AMD Expands Lineup of Mobile Ryzen, Vega Chips
AMD HAS ANNOUNCED that it’s second-generation Ryzen desktop CPUs will launch in April.
Meanwhile, Navi, the follow-on graphics architecture to Vega, will be produced with 7-nanometer circuitry, and AMD’s follow-on “Next-Gen” graphics architecture is expected to go into production with a 7-nanometer-plus process. The chip designer wants to sustain that momentum through 2018 and its kicking off CES with a wide range of announcements.
Don’t expect any extra cores being squeezed into the new Ryzen 2 family, however. AMD is also making Ryzen Pro Mobile Processors with Radeon Vega Graphics for the commercial, enterprise, and public sector markets. Keep in mind, what AMD and GlobalFoundries are calling 12nm is better understood as a refinement and improvement of GF’s existing 14nm technology. The new Ryzen 2000 series Pinnacle Ridge chips will feature the new Zen+ architecture and use the 12nm production process, and they’re already sampling out to manufacturers. AMD says the design is complete and it will “improve on the award-winning Zen design in multiple dimensions”.

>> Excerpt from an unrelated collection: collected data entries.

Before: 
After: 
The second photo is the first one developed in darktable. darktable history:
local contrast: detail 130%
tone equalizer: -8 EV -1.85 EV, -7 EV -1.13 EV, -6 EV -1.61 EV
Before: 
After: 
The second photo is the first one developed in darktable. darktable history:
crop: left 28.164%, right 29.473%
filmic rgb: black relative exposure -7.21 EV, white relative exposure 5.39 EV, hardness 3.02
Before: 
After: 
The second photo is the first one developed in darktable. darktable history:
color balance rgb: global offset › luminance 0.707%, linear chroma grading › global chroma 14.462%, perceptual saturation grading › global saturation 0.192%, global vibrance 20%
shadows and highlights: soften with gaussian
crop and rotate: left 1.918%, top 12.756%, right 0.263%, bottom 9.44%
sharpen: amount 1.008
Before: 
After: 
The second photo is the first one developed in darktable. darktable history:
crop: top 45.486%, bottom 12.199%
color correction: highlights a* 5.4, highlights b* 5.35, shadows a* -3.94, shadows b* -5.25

Same with Zen 2 aka Starship. Considering some of the early growing pains with the AM4 platform, the new chipset may help to further improve performance, stability, and features. Given that they also said that Zen 3, the “7nm+” design to follow that one, is “on track” for 2020, it seems fair to assume that we will see Zen 2 next year around this time. With Ryzen 5 Pro you’ll see four cores and eight threads, a maximum boost speed of 3.6 GHz, and eight CUs; Ryzen 3 will deliver four cores and four threads, a top boost speed of 3.4GHz, and six CUs. The $169 Ryzen 5 2400G will offer much better graphics performance than the $30 more expensive Core i5-8400 (based on current pricing) and has equivalent performance to the $100+ higher Core i5-8400 and NVIDIA GT 1030 discrete solution. Tonight, AMD revealed official plans for the coming year’s roadmaps, which include a couple of surprises.
In terms of specs, the Ryzen 5 2400G with Radeon Vega Graphics is outfitted with 4 CPU cores, 8 threads, and a boost clock of 3.9GHz.
Below is AMD’s roadmap for Zen desktop processors. A new Radeon Instinct MI25 accelerator for machine learning applications will be AMD’s first 7nm chip. There’s no word of any down-market Vega introductions that would push it into Polaris’ territory, and it’s not clear if AMD will bring its 7nm Vega to market as a consumer product. Most of the improvements to the 400-series chipsets involve better memory support and greater scope for overclocking, at least from what AMD has said so far. For those of you who like the AMD Wraith CPU coolers, the Wraith Prism was also shown off, with its direct contact heat pipes, switchable overclock fan profile, rainbow RGB ring, illuminated fan blades and “dark mode for RGB heathens”. OK that was lame, we admit it, but there isn’t anything more interesting to talk about on the Vega roadmap front.
AMD roared back in 2017, first on the desktop, with its new line of Ryzen processors based on its Zen microarchitecture, and then toward the end of the year on mobile, when the first notebooks appeared using Ryzen Mobile chips.